DIRECTIONS FOR THIS TASK =>
Print the records from the very start up to and including the line that contains "kuru meyveler, çörek", keeping every line unchanged.

RECORDS SHOWN =>
[Start of Attachment]

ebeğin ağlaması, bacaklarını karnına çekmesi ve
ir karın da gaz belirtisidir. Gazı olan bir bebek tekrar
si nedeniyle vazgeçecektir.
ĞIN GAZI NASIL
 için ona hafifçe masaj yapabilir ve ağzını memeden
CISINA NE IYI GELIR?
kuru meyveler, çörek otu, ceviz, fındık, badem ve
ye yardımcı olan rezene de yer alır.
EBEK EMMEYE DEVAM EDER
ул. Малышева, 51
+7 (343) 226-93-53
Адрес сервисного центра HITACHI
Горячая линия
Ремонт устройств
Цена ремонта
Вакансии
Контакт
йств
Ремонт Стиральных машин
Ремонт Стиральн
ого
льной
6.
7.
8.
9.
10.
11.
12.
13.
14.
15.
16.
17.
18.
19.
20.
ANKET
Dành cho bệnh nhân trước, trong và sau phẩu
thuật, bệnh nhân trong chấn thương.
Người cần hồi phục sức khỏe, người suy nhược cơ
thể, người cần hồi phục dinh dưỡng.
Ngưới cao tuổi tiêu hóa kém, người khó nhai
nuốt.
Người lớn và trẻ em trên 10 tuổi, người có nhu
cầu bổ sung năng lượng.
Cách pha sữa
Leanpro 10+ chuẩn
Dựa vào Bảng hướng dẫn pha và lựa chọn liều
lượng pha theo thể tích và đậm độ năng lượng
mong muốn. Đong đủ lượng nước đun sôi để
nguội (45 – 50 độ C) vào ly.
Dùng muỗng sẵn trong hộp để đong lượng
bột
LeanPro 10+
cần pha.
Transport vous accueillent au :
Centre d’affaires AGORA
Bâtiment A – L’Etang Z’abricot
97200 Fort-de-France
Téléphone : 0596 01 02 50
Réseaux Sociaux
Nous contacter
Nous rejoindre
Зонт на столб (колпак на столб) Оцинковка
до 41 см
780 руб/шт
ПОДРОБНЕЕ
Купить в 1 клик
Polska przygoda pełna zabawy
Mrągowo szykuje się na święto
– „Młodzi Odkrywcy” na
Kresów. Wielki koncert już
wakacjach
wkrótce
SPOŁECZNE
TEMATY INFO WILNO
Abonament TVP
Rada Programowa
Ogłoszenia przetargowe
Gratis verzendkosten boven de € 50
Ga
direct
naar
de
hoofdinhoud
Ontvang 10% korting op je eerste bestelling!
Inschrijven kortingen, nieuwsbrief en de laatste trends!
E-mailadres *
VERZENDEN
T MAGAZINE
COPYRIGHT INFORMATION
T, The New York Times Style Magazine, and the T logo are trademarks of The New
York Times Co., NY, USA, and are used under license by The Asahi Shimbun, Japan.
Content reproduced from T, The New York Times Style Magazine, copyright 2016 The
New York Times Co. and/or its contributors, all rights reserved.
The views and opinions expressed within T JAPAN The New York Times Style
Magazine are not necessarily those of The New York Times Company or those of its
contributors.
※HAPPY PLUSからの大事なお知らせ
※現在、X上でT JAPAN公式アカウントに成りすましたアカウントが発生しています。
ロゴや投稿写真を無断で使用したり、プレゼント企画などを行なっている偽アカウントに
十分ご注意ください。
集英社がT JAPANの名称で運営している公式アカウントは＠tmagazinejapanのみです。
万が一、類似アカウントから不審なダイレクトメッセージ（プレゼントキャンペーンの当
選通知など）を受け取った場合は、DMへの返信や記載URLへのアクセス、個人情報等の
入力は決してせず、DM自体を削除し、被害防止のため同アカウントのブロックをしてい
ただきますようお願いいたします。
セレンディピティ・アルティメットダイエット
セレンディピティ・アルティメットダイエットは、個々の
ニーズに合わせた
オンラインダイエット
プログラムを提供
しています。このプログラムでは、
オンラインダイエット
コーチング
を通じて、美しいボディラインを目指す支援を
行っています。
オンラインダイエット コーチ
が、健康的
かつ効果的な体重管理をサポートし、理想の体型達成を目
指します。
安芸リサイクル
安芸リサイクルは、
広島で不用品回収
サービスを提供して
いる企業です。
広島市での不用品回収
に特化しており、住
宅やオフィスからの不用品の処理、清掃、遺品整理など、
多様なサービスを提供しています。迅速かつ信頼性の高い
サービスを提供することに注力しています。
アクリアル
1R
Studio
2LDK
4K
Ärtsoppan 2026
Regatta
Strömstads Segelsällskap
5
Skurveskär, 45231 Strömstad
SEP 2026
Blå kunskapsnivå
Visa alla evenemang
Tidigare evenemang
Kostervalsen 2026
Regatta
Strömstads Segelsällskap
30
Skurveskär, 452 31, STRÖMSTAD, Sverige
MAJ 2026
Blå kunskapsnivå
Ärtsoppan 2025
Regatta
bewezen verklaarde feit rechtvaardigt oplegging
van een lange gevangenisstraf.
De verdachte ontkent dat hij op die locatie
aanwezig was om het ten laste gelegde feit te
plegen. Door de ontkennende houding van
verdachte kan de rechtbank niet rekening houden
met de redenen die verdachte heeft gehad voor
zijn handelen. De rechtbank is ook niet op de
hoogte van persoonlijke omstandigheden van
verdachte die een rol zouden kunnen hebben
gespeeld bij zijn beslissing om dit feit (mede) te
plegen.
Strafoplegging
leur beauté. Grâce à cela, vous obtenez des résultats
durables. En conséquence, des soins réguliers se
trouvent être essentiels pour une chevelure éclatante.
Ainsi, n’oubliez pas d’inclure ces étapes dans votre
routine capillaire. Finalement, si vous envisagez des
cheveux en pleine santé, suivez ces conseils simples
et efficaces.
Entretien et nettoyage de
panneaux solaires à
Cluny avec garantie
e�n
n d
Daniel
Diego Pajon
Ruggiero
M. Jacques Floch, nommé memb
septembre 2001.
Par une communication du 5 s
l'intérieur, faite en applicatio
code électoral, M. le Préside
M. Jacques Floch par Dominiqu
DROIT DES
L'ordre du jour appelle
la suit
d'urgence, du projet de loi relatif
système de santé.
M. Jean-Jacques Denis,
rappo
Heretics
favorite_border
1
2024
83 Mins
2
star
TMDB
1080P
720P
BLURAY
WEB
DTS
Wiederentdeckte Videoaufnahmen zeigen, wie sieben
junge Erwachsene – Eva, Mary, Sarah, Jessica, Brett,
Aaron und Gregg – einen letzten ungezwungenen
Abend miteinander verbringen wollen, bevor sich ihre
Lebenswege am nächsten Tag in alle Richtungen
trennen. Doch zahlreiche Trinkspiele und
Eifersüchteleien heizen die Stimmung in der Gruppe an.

[End of Attachment]

ANSWER SPACE =>
ebeğin ağlaması, bacaklarını karnına çekmesi ve
ir karın da gaz belirtisidir. Gazı olan bir bebek tekrar
si nedeniyle vazgeçecektir.
ĞIN GAZI NASIL
 için ona hafifçe masaj yapabilir ve ağzını memeden
CISINA NE IYI GELIR?
kuru meyveler, çörek otu, ceviz, fındık, badem ve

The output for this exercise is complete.